Review question

# Where is the foot of the perpendicular from a point to a line? Add to your resource collection Remove from your resource collection Add notes to this resource View your notes for this resource

Ref: R5202

## Solution

In the $x$$y$ plane, the point $A$ has coordinates $(a,0)$ and the point $B$ has coordinates $(0,b)$, where $a$ and $b$ are positive. The point $P$, which is distinct from $A$ and $B$, has coordinates $(s,t)$. $X$ and $Y$ are the feet of the perpendiculars from $P$ to the $x$-axis and $y$-axis respectively, and $N$ is the foot of the perpendicular from $P$ to the line $AB$. Show that the coordinates $(x,y)$ of $N$ are given by $x = \frac{ab^2 - a(bt - as)}{a^2 + b^2}, \quad y = \frac{a^2b + b(bt - as)}{a^2 + b^2}.$

Here’s a diagram of the situation.

You might also like to experiment with the situation in a more dynamic way using the GeoGebra applet here.

The gradient of the line $AB$ is $\frac{-b}{a}$, so the line has equation $y=-\frac{b}{a}(x-a)$, which rearranges to $bx+ay=ab$ or $\frac{x}{a}+\frac{y}{b}=1$, which has a nice symmetry to it.

As the line $AB$ has gradient $-\frac{b}{a}$, it follows that the line perpendicular line $NP$ has gradient $\frac{a}{b}$. So $NP$, passing through $P(s,t)$ has equation $y-t = \frac{a}{b}(x - s)$, which we can rearrange to get $ax-by=as-bt$.

Now we know that $AB$ and $NP$ intersect at $N$, so to find the coordinates of $N$ we solve the simultaneous equations \begin{align} &&bx+ay&=ab\label{eq:1}&&\quad\\ \text{and}\quad&&ax-by&=as-bt.\label{eq:2} \end{align}

Adding $b\times\eqref{eq:1}$ to $a\times\eqref{eq:2}$ gives $(a^2+b^2)x=ab^2+a^2s-abt$ so $x=\frac{ab^2+a^2s-abt}{a^2+b^2}=\frac{ab^2-a(bt-as)}{a^2+b^2}.$

Similarly, subtracting $b\times\eqref{eq:2}$ from $a\times\eqref{eq:1}$ gives $(a^2+b^2)y=a^2b-abs+b^2t$ so $y=\frac{a^2b-abs+b^2t}{a^2+b^2}=\frac{a^2b+b(bt-as)}{a^2+b^2}$ as required.

Show that, if $\left(\frac{t - b}{s}\right)\left(\frac{t}{s - a}\right) = -1,$ then $N$ lies on the line $XY$.

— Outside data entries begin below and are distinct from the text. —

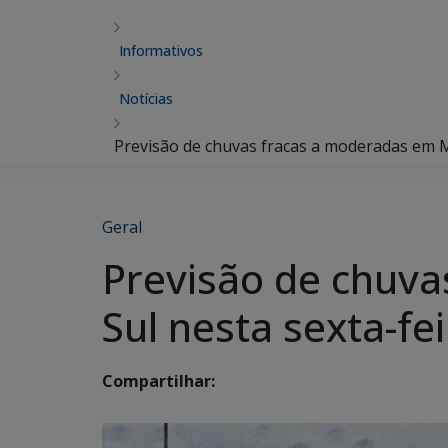
Informativos
Notícias
Previsão de chuvas fracas a moderadas em M
Geral
Previsão de chuv
Sul nesta sexta-fe
Compartilhar: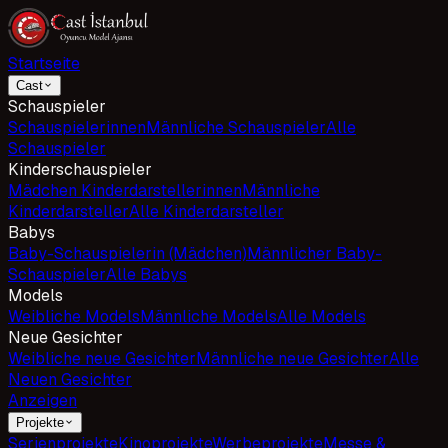
Startseite
Cast
Schauspieler
Schauspielerinnen
Männliche Schauspieler
Alle
Schauspieler
Kinderschauspieler
Mädchen Kinderdarstellerinnen
Männliche
Kinderdarsteller
Alle Kinderdarsteller
Babys
Baby-Schauspielerin (Mädchen)
Männlicher Baby-
Schauspieler
Alle Babys
Models
Weibliche Models
Männliche Models
Alle Models
Neue Gesichter
Weibliche neue Gesichter
Männliche neue Gesichter
Alle
Neuen Gesichter
Anzeigen
Projekte
Serienprojekte
Kinoprojekte
Werbeprojekte
Messe &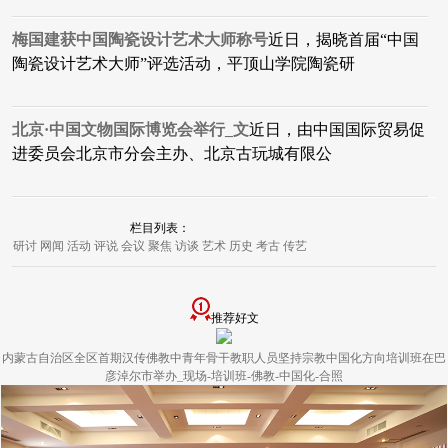
梅国建获中国陶瓷设计艺术大师称号
近日，揭晓首届“中国
陶瓷设计艺术大师”评选活动，平顶山学院陶瓷研
北京·中国文物国际博览会举行_文
近日，由中国国际贸易促
进委员会北京市分会主办、北京古玩城有限公
栏目列表：
研讨
网闻
活动
评说
会议
聚焦
访谈
艺术
历史
考古
传艺
推荐好文
内蒙古自治区全区首期汉传佛教中青年骨干教职人员坚持宗教中国化方向培训班在巴
彦淖尔市举办_现场-培训班-佛教-中国化-合照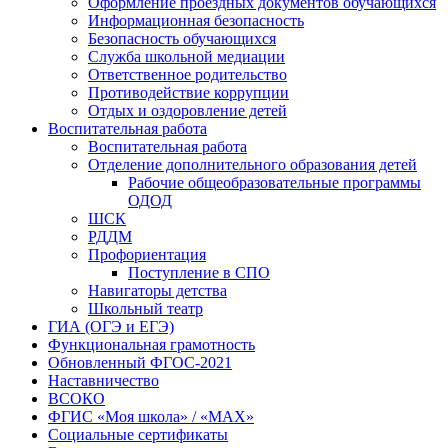
Оформление проездных документов обучающихся
Информационная безопасность
Безопасность обучающихся
Служба школьной медиации
Ответственное родительство
Противодействие коррупции
Отдых и оздоровление детей
Воспитательная работа
Воспитательная работа
Отделение дополнительного образования детей
Рабочие общеобразовательные программы
ОДОД
ШСК
РДДМ
Профориентация
Поступление в СПО
Навигаторы детства
Школьный театр
ГИА (ОГЭ и ЕГЭ)
Функциональная грамотность
Обновленный ФГОС-2021
Наставничество
ВСОКО
ФГИС «Моя школа» / «MAX»
Социальные сертификаты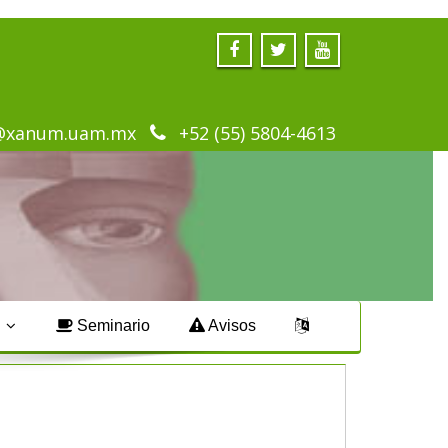
@xanum.uam.mx
+52 (55) 5804-4613
s
Seminario
Avisos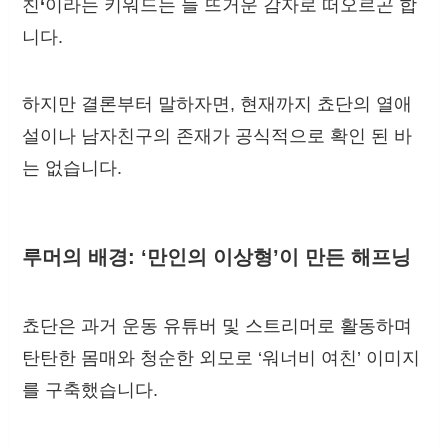
친
‘
이라는 키워드는 늘 뜨거운 감자로 떠오르곤 합
니다.
하지만 결론부터 말하자면, 현재까지 쵸단의 열애
설이나 남자친구의 존재가 공식적으로 확인 된 바
는 없습니다.
루머의 배경: ‘만인의 이상형’이 만든 해프닝
쵸단은 과거 운동 유튜버 및 스트리머로 활동하며
탄탄한 몸매와 청순한 외모로 ‘워너비 여친’ 이미지
를 구축했습니다.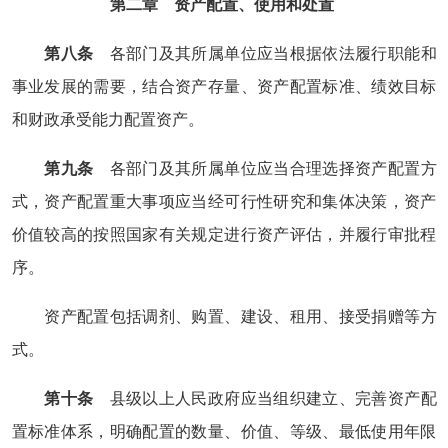
第二章 资产配置、使用和处置
第八条
各部门及其所属单位应当根据依法履行职能和
事业发展的需要，结合资产存量、资产配置标准、绩效目标
和财政承受能力配置资产。
第九条
各部门及其所属单位应当合理选择资产配置方
式，资产配置重大事项应当经可行性研究和集体决策，资产
价值较高的按照国家有关规定进行资产评估，并履行审批程
序。
资产配置包括调剂、购置、建设、租用、接受捐赠等方
式。
第十条
县级以上人民政府应当组织建立、完善资产配
置标准体系，明确配置的数量、价值、等级、最低使用年限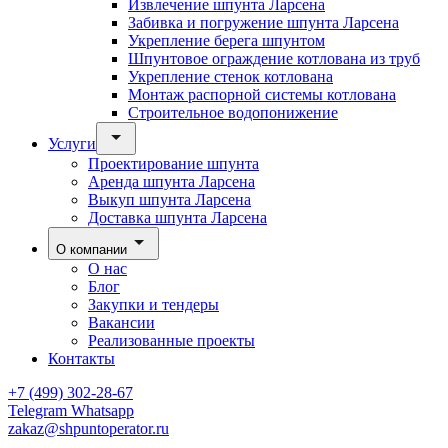
Извлечение шпунта Ларсена
Забивка и погружение шпунта Ларсена
Укрепление берега шпунтом
Шпунтовое ограждение котлована из труб
Укрепление стенок котлована
Монтаж распорной системы котлована
Строительное водопонижение
Услуги
Проектирование шпунта
Аренда шпунта Ларсена
Выкуп шпунта Ларсена
Доставка шпунта Ларсена
О компании
О нас
Блог
Закупки и тендеры
Вакансии
Реализованные проекты
Контакты
+7 (499) 302-28-67
Telegram
Whatsapp
zakaz@shpuntoperator.ru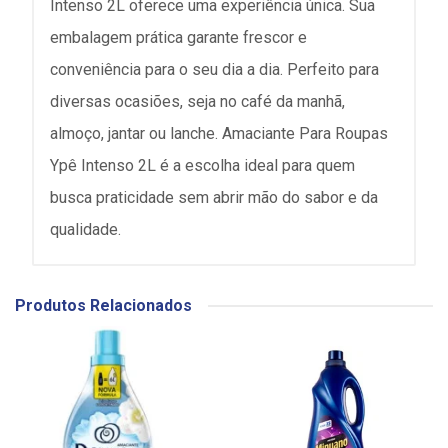
Intenso 2L oferece uma experiência única. Sua
embalagem prática garante frescor e
conveniência para o seu dia a dia. Perfeito para
diversas ocasiões, seja no café da manhã,
almoço, jantar ou lanche. Amaciante Para Roupas
Ypê Intenso 2L é a escolha ideal para quem
busca praticidade sem abrir mão do sabor e da
qualidade.
Produtos Relacionados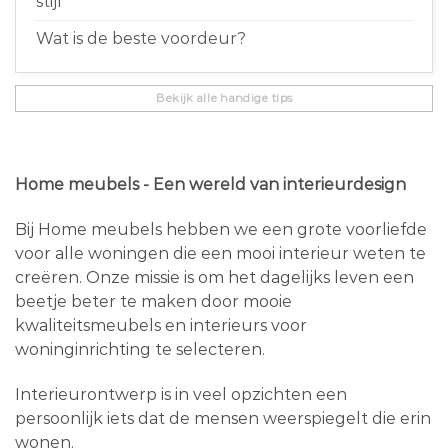
stijl
Wat is de beste voordeur?
Bekijk alle handige tips
Home meubels - Een wereld van interieurdesign
Bij Home meubels hebben we een grote voorliefde
voor alle woningen die een mooi interieur weten te
creëren. Onze missie is om het dagelijks leven een
beetje beter te maken door mooie
kwaliteitsmeubels en interieurs voor
woninginrichting te selecteren.
Interieurontwerp is in veel opzichten een
persoonlijk iets dat de mensen weerspiegelt die erin
wonen.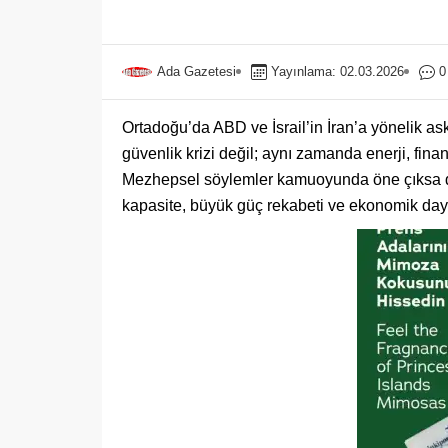
Ada Gazetesi
Yayınlama: 02.03.2026
0
Ortadoğu’da ABD ve İsrail’in İran’a yönelik ask
güvenlik krizi değil; aynı zamanda enerji, finan
Mezhepsel söylemler kamuoyunda öne çıksa da, 
kapasite, büyük güç rekabeti ve ekonomik dayan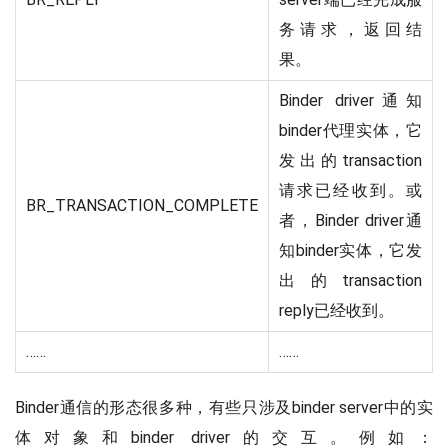
务请求，返回结
果。
Binder driver通知
binder代理实体，它
发出的transaction
请求已经收到。或
BR_TRANSACTION_COMPLETE
者，Binder driver通
知binder实体，它发
出的transaction
reply已经收到。
……
……
Binder通信的形态很多种，有些只涉及binder server中的实
体对象和binder driver的交互。例如：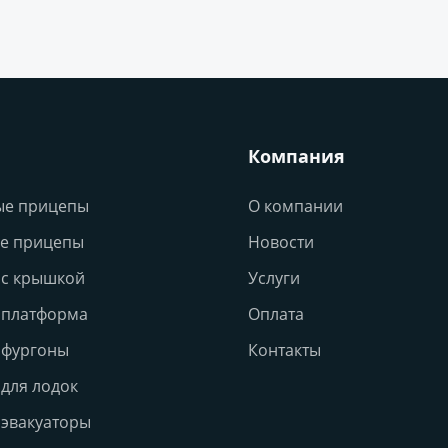
Компания
ые прицепы
О компании
е прицепы
Новости
с крышкой
Услуги
 платформа
Оплата
 фургоны
Контакты
для лодок
эвакуаторы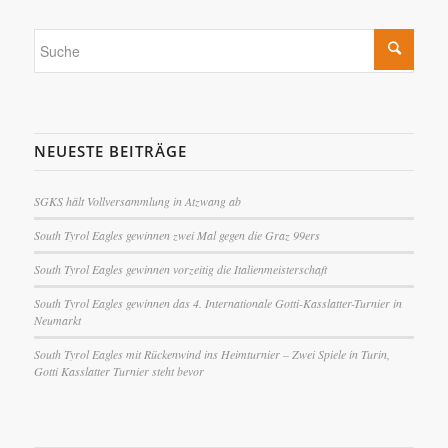
NEUESTE BEITRÄGE
SGKS hält Vollversammlung in Atzwang ab
South Tyrol Eagles gewinnen zwei Mal gegen die Graz 99ers
South Tyrol Eagles gewinnen vorzeitig die Italienmeisterschaft
South Tyrol Eagles gewinnen das 4. Internationale Gotti-Kasslatter-Turnier in
Neumarkt
South Tyrol Eagles mit Rückenwind ins Heimturnier – Zwei Spiele in Turin,
Gotti Kasslatter Turnier steht bevor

The points $X$ and $Y$ have coordinates $(s,0)$ and $(0,t)$ respectively, so by the same argument as for $AB$, we see that the equation of the line $XY$ is $tx+sy = st.$

Now $N$ lies on this line exactly when \begin{align*} &t\frac{ab^2-a(bt-as)}{a^2+b^2} + s\frac{a^2b+b(bt-as)}{a^2+b^2}=st\\ \iff\quad& ab^2t-at(bt-as) + a^2bs + bs(bt-as) = st(a^2+b^2)\\ \iff\quad& ab^2t - abt^2 +a^2st + a^2bs + b^2st - abs^2 = a^2st + b^2st\\ \iff\quad& ab^2t - abt^2 + a^2bs - abs^2 = 0\\ \iff\quad& bt - t^2 + as - s^2 = 0\quad\text{as ab is non-zero}\\ \iff\quad& t(b-t) + s(a-s) = 0. \end{align*}

Then assuming that $s$ and $a-s$ are non-zero, we can divide by them to see that $N$ lies on this line exactly when $\frac{t(b-t)}{s(a-s)}+1=0,$ which is equivalent to the condition we were asked to show (and in fact stronger, as we have shown that this is also a necessary condition).

Give a geometrical interpretation of this result.

A geometrical interpretation of this result is that $\dfrac{t - b}{s}$ and $\dfrac{t}{s - a}$ are the gradients of $BP$ and $AP$ respectively. So if $BP$ and $AP$ are perpendicular, then $N$ lies on $XY$.

And what does this mean? We know that the angle in a semi-circle is a right angle.

So $N$ lies on $XY$ exactly when $P$ lies on the circle with $AB$ as diameter.

You can explore this further by showing the circle in the GeoGebra applet.